There is also another method which gets a memory address of the bitmap, but I don't know what to do with it. The logic there is that I should be able to read memory from that point into any numpy array, but I have not been able to do that.

Any other option to read the screen fast will also be appreciated.

There must be a way, the GPU knows what pixels to draw at each location, that means there must be a memory bank somehere or a data stream we can tap into.

P.S. why a highspeed requirement? I am working on work automation tools that have a lot of overhead already and I am hoping to optimize screen data stream to help that part of the project.

  • You will probably need cooperation from the graphics hardware to do this in C, then write bindings to Python to allow it to access the captured stream. NVIDIA's Capture SDK might be a place to start looking. – Alex Reinking Jul 10 '18 at 01:26
  • How do streaming softwares work? They have some sort of access to it right? I will try to check the NVIDIA SDK, but wish it was more universal so I could try it on my intel integrated laptop too. – Vitalijs Arkulinskis Jul 10 '18 at 18:14
  • The drivers can read the final framebuffer before the data gets sent to the display device. – Alex Reinking Jul 10 '18 at 18:25

1 Answers1

2

The code below uses MSS, which if modified to show no output can reach 44fps for 1080p. https://python-mss.readthedocs.io/examples.html#opencv-numpy

import time

import cv2
import mss
import numpy


with mss.mss() as sct:
    # Part of the screen to capture
    monitor = {'top': 40, 'left': 0, 'width': 800, 'height': 640}

    while 'Screen capturing':
        last_time = time.time()

        # Get raw pixels from the screen, save it to a Numpy array
        img = numpy.array(sct.grab(monitor))

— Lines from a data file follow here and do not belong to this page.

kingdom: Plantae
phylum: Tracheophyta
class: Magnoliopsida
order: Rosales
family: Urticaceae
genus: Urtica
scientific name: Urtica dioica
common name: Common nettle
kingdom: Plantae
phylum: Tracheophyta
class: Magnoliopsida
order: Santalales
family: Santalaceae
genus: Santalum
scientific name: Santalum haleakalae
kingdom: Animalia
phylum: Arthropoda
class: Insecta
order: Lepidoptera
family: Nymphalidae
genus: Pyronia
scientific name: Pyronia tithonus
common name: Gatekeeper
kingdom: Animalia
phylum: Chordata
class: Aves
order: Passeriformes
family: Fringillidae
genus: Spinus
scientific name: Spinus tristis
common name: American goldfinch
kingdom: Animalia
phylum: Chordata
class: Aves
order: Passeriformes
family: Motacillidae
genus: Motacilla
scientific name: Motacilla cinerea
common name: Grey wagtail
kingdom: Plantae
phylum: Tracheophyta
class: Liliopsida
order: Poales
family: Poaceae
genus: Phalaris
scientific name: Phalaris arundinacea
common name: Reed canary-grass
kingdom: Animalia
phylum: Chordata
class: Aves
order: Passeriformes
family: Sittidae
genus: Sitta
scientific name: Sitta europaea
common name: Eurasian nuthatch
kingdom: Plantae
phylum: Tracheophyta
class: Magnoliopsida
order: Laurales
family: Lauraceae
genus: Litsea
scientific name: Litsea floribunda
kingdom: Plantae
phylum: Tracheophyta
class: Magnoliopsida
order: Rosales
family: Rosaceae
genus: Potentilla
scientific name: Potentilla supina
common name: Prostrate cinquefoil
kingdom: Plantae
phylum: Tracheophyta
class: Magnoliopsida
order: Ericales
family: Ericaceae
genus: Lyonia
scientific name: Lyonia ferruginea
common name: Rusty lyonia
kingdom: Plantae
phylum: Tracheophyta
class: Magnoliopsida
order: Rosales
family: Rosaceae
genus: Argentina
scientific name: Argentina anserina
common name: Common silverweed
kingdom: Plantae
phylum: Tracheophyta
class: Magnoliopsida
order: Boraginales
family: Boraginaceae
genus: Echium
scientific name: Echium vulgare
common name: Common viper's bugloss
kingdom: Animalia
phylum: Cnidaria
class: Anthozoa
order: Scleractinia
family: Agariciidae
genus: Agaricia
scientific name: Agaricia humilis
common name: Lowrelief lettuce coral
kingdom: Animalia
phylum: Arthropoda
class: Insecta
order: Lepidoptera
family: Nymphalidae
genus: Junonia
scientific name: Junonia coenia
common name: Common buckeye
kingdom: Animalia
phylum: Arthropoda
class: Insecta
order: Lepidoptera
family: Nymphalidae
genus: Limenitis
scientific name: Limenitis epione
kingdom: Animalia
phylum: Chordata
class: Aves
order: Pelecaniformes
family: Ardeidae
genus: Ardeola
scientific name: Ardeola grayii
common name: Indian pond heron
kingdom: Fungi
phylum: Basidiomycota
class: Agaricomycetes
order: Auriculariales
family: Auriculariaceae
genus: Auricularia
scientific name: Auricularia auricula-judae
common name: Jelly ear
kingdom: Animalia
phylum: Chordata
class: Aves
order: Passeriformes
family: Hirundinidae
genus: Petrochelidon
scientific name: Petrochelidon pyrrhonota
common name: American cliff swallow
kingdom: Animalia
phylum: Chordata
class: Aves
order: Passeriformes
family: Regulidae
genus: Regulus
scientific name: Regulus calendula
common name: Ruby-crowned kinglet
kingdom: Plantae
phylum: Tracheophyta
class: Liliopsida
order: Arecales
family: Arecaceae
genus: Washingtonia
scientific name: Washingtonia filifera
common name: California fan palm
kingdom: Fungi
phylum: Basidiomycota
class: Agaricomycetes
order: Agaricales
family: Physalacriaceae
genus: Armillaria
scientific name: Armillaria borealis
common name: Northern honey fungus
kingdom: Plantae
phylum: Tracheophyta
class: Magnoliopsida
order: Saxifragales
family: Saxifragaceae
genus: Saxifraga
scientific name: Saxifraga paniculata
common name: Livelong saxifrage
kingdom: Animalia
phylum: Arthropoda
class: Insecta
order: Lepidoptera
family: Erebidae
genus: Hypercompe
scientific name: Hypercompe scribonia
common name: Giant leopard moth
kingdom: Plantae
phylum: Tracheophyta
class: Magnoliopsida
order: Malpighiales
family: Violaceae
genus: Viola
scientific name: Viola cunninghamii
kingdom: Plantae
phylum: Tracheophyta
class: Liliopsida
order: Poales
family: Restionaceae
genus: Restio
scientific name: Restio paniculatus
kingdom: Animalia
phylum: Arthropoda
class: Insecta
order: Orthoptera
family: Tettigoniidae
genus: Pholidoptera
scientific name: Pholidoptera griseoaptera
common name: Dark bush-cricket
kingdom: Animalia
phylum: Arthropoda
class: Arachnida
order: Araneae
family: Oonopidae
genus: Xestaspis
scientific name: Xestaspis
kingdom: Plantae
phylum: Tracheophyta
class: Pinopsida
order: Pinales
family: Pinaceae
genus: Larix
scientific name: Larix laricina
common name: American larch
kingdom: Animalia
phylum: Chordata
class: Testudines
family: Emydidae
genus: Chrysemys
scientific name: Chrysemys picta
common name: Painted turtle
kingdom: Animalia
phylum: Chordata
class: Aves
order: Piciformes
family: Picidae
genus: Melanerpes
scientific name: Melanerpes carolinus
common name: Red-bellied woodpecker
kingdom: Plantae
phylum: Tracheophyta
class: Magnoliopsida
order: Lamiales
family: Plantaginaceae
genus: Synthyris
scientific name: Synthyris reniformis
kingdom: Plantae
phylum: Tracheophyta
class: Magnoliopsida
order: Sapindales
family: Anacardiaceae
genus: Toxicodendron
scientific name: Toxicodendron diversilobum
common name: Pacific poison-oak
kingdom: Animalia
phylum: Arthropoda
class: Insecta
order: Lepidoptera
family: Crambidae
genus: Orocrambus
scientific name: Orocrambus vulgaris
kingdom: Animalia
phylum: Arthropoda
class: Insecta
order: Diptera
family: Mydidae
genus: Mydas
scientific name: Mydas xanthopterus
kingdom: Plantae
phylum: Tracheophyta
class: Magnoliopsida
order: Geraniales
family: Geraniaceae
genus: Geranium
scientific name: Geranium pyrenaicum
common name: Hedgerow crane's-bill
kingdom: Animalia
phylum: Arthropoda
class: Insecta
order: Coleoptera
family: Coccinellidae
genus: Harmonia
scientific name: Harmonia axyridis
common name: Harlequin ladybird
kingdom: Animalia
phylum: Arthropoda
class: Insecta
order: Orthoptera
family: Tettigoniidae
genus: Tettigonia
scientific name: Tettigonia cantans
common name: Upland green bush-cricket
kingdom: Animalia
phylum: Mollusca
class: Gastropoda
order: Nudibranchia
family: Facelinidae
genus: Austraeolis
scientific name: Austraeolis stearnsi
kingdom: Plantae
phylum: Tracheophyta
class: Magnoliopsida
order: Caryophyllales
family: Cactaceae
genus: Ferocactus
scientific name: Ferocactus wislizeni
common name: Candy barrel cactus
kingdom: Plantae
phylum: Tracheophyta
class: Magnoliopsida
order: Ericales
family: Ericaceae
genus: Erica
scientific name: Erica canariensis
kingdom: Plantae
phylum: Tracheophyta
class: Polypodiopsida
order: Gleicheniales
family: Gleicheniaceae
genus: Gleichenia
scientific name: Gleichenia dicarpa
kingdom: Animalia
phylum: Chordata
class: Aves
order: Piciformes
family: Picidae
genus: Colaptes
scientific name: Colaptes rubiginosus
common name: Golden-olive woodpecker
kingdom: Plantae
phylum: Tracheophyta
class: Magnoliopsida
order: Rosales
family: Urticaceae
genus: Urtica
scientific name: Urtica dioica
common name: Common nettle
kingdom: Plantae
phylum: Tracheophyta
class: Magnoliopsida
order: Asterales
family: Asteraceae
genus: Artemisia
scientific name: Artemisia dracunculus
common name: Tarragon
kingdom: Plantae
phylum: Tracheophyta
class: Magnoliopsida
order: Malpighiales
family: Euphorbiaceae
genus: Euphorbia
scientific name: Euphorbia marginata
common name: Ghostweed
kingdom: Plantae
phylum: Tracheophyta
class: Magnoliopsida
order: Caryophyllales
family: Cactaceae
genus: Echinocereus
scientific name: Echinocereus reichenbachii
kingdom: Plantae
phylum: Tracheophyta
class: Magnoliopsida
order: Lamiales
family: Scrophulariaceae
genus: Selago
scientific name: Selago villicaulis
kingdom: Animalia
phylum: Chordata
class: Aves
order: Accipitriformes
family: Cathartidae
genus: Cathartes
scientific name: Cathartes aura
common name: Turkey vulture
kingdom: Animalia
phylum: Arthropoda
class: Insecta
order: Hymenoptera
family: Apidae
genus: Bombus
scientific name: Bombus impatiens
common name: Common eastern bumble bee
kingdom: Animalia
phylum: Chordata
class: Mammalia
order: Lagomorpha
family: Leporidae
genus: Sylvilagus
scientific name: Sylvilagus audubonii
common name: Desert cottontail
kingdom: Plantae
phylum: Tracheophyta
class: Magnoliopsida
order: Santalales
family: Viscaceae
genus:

        # Display the picture
        #cv2.imshow('OpenCV/Numpy normal', img)

        # Display the picture in grayscale
        # cv2.imshow('OpenCV/Numpy grayscale',
        #            cv2.cvtColor(img, cv2.COLOR_BGRA2GRAY))

        print('fps: {0}'.format(1 / (time.time()-last_time)))

        # Press "q" to quit
        if cv2.waitKey(25) & 0xFF == ord('q'):
            cv2.destroyAllWindows()
            break

Still not perfect though as it is not 60fps+ and using a raw repackaged buffer from the GPU would be a better solution if possible.